[Selected extract Boundary: Start]

The three most tax-efficient director salary levels for 2025/26 are as follows.
- £5,000 per year (Secondary Threshold)
- £6,500 per year (Lower Earnings Limit), or
- £12,570 per year (Primary Threshold and Personal Allowance)
As we will discuss in the next section, the level of salary you choose to pay yourself should be based on the Class 1 National Insurance (NIC) thresholds and your personal allowance. If you are unsure, a trusted accountant will be able to explain the best overall strategy for you.
What Are the National Insurance (NIC) Thresholds?
The National Insurance (NIC) thresholds affect how much a director pays in NICs and whether they receive pension credits. These thresholds also influence your optimal director salary.
The key NIC threshold levels for 2025/26 are:
- Lower Earnings Limit: £6,500 – A salary at this level gives National Insurance credits without paying any NICs
- Primary Threshold: £12,570 – Employee National Insurance starts once earnings go above this point
- Secondary Threshold: £5,000 – Employer National Insurance becomes payable on earnings above this level
- Upper Earnings Limit: £50,270 – Employee NICs drop from 8% to 2% on income above this figure.
Choosing a salary at one of these key levels can make payments more tax-efficient. A salary at the Lower Earnings Limit gives National Insurance credits without paying NICs. This will help to protect your state pension entitlement.
What Is the Employment Allowance?
The Employment Allowance is a government scheme that lets eligible employers reduce their annual bill for employer Class 1 National Insurance contributions (NICs) by up to £10,500. This reduces the cost to the company of putting salaries through payroll, which can make taking a higher director’s salary more tax‑efficient.

[Selected extract Boundary: End]
[Excerpted records Boundary: Start]

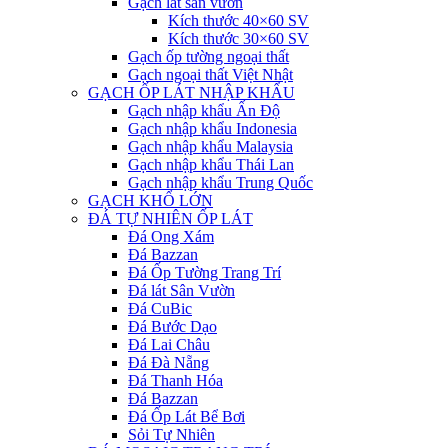
Gạch lát sân vườn
Kích thước 40×60 SV
Kích thước 30×60 SV
Gạch ốp tường ngoại thất
Gạch ngoại thất Việt Nhật
GẠCH ỐP LÁT NHẬP KHẨU
Gạch nhập khẩu Ấn Độ
Gạch nhập khẩu Indonesia
Gạch nhập khẩu Malaysia
Gạch nhập khẩu Thái Lan
Gạch nhập khẩu Trung Quốc
GẠCH KHỔ LỚN
ĐÁ TỰ NHIÊN ỐP LÁT
Đá Ong Xám
Đá Bazzan
Đá Ốp Tường Trang Trí
Đá lát Sân Vườn
Đá CuBic
Đá Bước Dạo
Đá Lai Châu
Đá Đà Nẵng
Đá Thanh Hóa
Đá Bazzan
Đá Ốp Lát Bể Bơi
Sỏi Tự Nhiên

[Excerpted records Boundary: End]

* [Apply what you read]
a - Answer these questions using the passage on director salaries for 2025/26.
(i) Above what earnings level does employer National Insurance become payable?
(ii) Above what income figure do employee NICs drop from 8% to 2%?
(iii) By up to how much can the Employment Allowance reduce an eligible employer's annual bill for employer Class 1 NICs?
b - Write out the part of the director salary passage starting with "As we will discuss" and going on through "Insurance (NIC) Thresholds?".

* [Answers given]
a -
(i) £5,000 (the Secondary Threshold)
(ii) £50,270 (the Upper Earnings Limit)
(iii) £10,500

b -
As we will discuss in the next section, the level of salary you choose to pay yourself should be based on the Class 1 National Insurance (NIC) thresholds and your personal allowance. If you are unsure, a trusted accountant will be able to explain the best overall strategy for you.
What Are the National Insurance (NIC) Thresholds?